Man with a gun
There was plenty of press coverage last month of the incident that's designated on the neighborhood crime map above with a blue gun icon. That's the location where on May 30 Seattle Police arrested a man for unlawfully brandishing a gun in public. Although any kind of gun-toting event would always be a major story in Madison Park, what made this particular incident newsworthy to the wider public was the timing: May 30 was the day that Ian Stawicki fatally shot five people in the Roosevelt District, later killing a woman downtown whose car he then hijacked. At the time of the Madison Park incident, Stewicki was still on the run (though he later killed himself when cornered by police).
At 1:30 p.m., just two and a half hours after Stawicki shot the patrons of Cafe Racer, students at The Bush School noticed a man in a black jogging suit and gloves running by the School.

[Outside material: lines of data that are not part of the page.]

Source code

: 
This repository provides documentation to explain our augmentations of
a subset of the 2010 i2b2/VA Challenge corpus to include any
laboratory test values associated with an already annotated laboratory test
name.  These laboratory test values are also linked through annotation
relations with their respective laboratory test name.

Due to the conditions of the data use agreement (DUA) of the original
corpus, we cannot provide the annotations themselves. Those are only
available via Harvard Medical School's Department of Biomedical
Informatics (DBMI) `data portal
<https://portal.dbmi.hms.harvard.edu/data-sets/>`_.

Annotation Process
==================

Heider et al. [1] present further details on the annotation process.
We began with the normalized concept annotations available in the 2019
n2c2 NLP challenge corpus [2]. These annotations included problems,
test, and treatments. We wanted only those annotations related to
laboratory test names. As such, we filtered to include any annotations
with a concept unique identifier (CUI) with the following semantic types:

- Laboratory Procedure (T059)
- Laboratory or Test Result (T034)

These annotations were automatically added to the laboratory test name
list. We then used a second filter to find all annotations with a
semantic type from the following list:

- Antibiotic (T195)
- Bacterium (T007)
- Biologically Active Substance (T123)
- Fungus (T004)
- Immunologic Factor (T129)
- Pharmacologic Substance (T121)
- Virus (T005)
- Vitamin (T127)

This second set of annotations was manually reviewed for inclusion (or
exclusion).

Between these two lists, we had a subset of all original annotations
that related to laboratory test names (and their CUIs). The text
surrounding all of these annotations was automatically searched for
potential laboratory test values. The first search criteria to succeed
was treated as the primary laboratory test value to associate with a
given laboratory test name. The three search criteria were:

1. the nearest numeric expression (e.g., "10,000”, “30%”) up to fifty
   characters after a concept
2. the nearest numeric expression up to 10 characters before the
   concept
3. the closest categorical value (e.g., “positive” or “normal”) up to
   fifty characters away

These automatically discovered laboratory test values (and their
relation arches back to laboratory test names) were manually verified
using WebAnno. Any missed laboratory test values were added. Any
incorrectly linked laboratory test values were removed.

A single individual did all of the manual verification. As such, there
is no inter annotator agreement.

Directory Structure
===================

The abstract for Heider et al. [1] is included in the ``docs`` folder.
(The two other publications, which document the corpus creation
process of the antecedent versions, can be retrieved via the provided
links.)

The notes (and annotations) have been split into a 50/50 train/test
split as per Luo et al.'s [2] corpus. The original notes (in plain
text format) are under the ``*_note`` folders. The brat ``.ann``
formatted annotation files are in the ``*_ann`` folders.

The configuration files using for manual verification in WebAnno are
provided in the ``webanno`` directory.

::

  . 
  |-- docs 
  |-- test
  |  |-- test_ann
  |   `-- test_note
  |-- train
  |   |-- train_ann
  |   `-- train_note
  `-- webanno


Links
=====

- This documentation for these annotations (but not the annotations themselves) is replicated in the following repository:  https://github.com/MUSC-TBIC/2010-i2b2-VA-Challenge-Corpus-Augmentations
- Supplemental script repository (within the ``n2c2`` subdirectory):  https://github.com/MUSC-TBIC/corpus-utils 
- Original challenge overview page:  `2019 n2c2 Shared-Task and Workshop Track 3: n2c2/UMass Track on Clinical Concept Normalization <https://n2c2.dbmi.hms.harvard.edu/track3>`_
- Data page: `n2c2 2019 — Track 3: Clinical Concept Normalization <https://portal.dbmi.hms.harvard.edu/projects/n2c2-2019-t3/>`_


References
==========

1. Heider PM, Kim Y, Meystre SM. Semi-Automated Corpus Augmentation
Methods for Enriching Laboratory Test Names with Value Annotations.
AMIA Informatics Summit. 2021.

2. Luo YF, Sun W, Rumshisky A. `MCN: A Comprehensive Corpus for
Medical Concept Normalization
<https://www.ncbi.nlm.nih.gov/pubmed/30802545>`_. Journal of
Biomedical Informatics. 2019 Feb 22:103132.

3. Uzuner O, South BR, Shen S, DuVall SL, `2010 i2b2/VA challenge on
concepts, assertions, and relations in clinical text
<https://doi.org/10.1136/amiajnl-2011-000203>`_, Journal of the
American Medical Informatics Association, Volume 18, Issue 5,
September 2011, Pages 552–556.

In his hand was what appeared to be a gun. The man suddenly stopped and began doing some stretches, during which time he apparently placed the gun on the ground. Bush was immediately put into lockdown mode and the police were summoned. Upon their quick arrival at the intersection of Hillside Drive E. and Lake Washington Boulevard E., officers confronted the suspect and relieved him of a Glock Model 23 (as shown below).
Meanwhile, some other criminal acts of note
We've already covered the incident last month involving a bottle of Bud Light used as a weapon against an employee of a Madison Park bar. The police report we recently reviewed adds some interesting details. Apparently all of the four suspect patrons of the bar were pretty big guys (one was 6'4'' and 220 lbs., while another was 5'10" and 220 lbs.). They left the bar with beer bottles in hand but were then asked by the cook, whose height and weight are not indicated in the report, to return to the bar to finish their beers on premises. The cook decided to follow them down the street, where he further decided to intervene in a fistfight that was already underway between the former patrons. For his efforts, he was punched, pushed into the bushes, and hit in the face with a beer bottle.
The police report states that one of the suspects had earlier paid for a pitcher of beer using a debt card and that fingerprints were recovered from a remains of the beer bottle used as a weapon. This case is listed by the police as "Open."
There was only one residential burglary reported in the neighborhood during May. That incident occurred on May 9 on the 3800 block of E. McGilvra. The victim reported to police that sometime between 8:30 a.m., when he left his residence, and 12:30 p.m., when he returned home, someone had prised open his kitchen door and entered the house. He reported that some presumably valuable "silver table/tea pieces" were missing, for which he had pictures. No fingerprints were recoverable at the scene. There was also one attempted burglary reported on 400 block of 39th Avenue E. Someone had attempted to gain entry to a house by trying unsuccessfully to remove a screen over the window, which was damaged in the process. The rather well-know homeowner had been away from her residence for two months and had only returned to the house the previous day.
There were two car prowls reported during the month, one on 5/5 on the 1900 block of 42nd Avenue E. and one on 5/17 on the 4100 block of E. Highland Drive. One car was also stolen, from the 800 block of 33rd Avenue E. on 5/9.
Finally, this report: On May 20 a concerned homeowner near the intersection of 31st Avenue E. and E. Ward Street (close to the Shell Station) called police concerning a man in a sleeping bag smoking a cigarette. The citizen felt that given recent burglaries in the vicinity, the man should be checked out. When police arrived the man identified himself; and, as it transpired, a routine check showed that he was wanted on an arrest warrant from Everett. He was therefore hauled off to jail. But the story doesn't end there. Ruefully the police report that the "jail nurse" refused to accept the suspect at the jail, claiming that he was "red and hot." As a result, the police took him to Harborview, where he later apparently walked out of the hospital and was not seen again. According to SPD spokesman Sean Whitcomb, there is not enough manpower on the force to provide guards at hospitals for suspects being held for low-level crimes, so the outcome in this case is not, unfortunately, unique.